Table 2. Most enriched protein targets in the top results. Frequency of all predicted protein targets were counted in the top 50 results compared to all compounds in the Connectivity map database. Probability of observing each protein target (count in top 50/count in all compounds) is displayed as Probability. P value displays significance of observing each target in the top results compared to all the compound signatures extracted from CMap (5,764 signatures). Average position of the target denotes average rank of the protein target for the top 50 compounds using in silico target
---
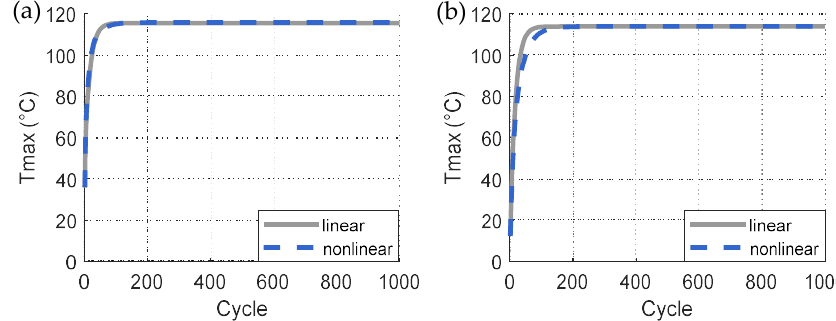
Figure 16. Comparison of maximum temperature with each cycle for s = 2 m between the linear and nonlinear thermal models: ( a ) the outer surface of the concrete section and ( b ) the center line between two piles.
==
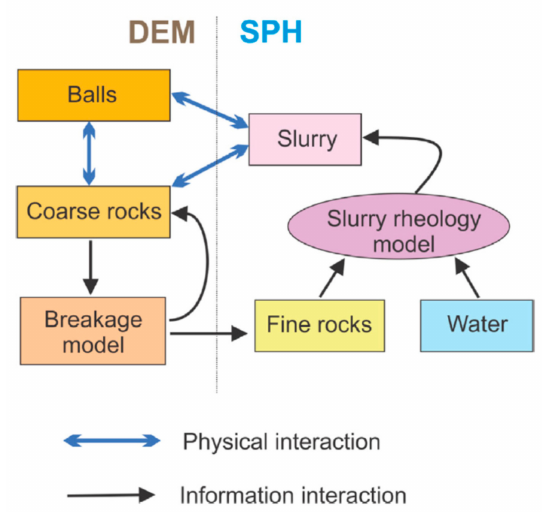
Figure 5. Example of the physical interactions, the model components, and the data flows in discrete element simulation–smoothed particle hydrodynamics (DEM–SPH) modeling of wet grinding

• _Problem to solve_: Find every line of the data that includes the string "Figure". Copy each of those lines.

• _Finished exercise_:
Figure 16. Comparison of maximum temperature with each cycle for s = 2 m between the linear and nonlinear thermal models: ( a ) the outer surface of the concrete section and ( b ) the center line between two piles.
Figure 5. Example of the physical interactions, the model components, and the data flows in discrete element simulation–smoothed particle hydrodynamics (DEM–SPH) modeling of wet grinding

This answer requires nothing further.